_Фрагмент_.
Избранные труды. Норвежское общество - Арон Яковлевич Гуревич
Шрифт:
Интервал:
Закладка:
Несмотря на частичное расхождение обеих версий этого сказания, можно предположить, что Старкад был «одиническим» героем и заклание им Викара представляло собой воспроизведение жертвы, принесенной самим Одином, когда он повесился и проткнул себя копьем. А. Ольрик усматривает в этом акте отражение ритуального убийства короля, О. Хёф-лер и Я. де Фрис — ритуал инициации.

_Предоставленный листинг_.
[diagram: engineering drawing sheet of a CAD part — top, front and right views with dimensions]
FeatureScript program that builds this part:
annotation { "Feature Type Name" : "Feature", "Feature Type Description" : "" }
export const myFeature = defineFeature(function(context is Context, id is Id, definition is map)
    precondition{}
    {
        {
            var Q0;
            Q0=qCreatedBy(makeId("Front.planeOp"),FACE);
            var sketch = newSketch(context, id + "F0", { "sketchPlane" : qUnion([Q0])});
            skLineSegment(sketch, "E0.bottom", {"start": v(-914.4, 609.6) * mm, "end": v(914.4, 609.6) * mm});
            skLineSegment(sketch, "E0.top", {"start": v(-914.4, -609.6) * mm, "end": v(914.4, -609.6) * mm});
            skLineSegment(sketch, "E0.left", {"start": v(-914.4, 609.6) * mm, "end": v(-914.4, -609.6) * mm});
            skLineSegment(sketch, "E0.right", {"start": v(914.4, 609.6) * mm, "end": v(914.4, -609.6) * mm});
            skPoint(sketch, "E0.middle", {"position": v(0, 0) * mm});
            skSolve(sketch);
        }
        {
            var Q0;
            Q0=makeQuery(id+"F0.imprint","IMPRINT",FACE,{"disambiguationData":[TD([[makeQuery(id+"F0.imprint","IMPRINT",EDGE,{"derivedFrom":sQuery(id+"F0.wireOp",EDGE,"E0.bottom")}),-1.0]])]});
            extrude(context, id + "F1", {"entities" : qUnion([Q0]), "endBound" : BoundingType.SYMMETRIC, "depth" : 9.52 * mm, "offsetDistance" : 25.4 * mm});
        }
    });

_Короткое задание 1_. Перепишите весь фрагмент слово в слово, ничего не меняя.
_Короткое задание 2_. Оформите все строки листинга деталей САПР как таблицу Markdown со столбцами «№» и «Строка», пропустив пустые строки.

_Ответ к заданию 1_.
Избранные труды. Норвежское общество - Арон Яковлевич Гуревич
Шрифт:
Интервал:
Закладка:
Несмотря на частичное расхождение обеих версий этого сказания, можно предположить, что Старкад был «одиническим» героем и заклание им Викара представляло собой воспроизведение жертвы, принесенной самим Одином, когда он повесился и проткнул себя копьем. А. Ольрик усматривает в этом акте отражение ритуального убийства короля, О. Хёф-лер и Я. де Фрис — ритуал инициации.

_Ответ к заданию 2_.
| № | Строка |
|---|---|
| 1 | [diagram: engineering drawing sheet of a CAD part — top, front and right views with dimensions] |
| 2 | FeatureScript program that builds this part: |
| 3 | annotation { "Feature Type Name" : "Feature", "Feature Type Description" : "" } |
| 4 | export const myFeature = defineFeature(function(context is Context, id is Id, definition is map) |
| 5 |     precondition{} |
| 6 |     { |
| 7 |         { |
| 8 |             var Q0; |
| 9 |             Q0=qCreatedBy(makeId("Front.planeOp"),FACE); |
| 10 |             var sketch = newSketch(context, id + "F0", { "sketchPlane" : qUnion([Q0])}); |
| 11 |             skLineSegment(sketch, "E0.bottom", {"start": v(-914.4, 609.6) * mm, "end": v(914.4, 609.6) * mm}); |
| 12 |             skLineSegment(sketch, "E0.top", {"start": v(-914.4, -609.6) * mm, "end": v(914.4, -609.6) * mm}); |
| 13 |             skLineSegment(sketch, "E0.left", {"start": v(-914.4, 609.6) * mm, "end": v(-914.4, -609.6) * mm}); |
| 14 |             skLineSegment(sketch, "E0.right", {"start": v(914.4, 609.6) * mm, "end": v(914.4, -609.6) * mm}); |
| 15 |             skPoint(sketch, "E0.middle", {"position": v(0, 0) * mm}); |
| 16 |             skSolve(sketch); |
| 17 |         } |
| 18 |         { |
| 19 |             var Q0; |
| 20 |             Q0=makeQuery(id+"F0.imprint","IMPRINT",FACE,{"disambiguationData":[TD([[makeQuery(id+"F0.imprint","IMPRINT",EDGE,{"derivedFrom":sQuery(id+"F0.wireOp",EDGE,"E0.bottom")}),-1.0]])]}); |
| 21 |             extrude(context, id + "F1", {"entities" : qUnion([Q0]), "endBound" : BoundingType.SYMMETRIC, "depth" : 9.52 * mm, "offsetDistance" : 25.4 * mm}); |
| 22 |         } |
| 23 |     }); |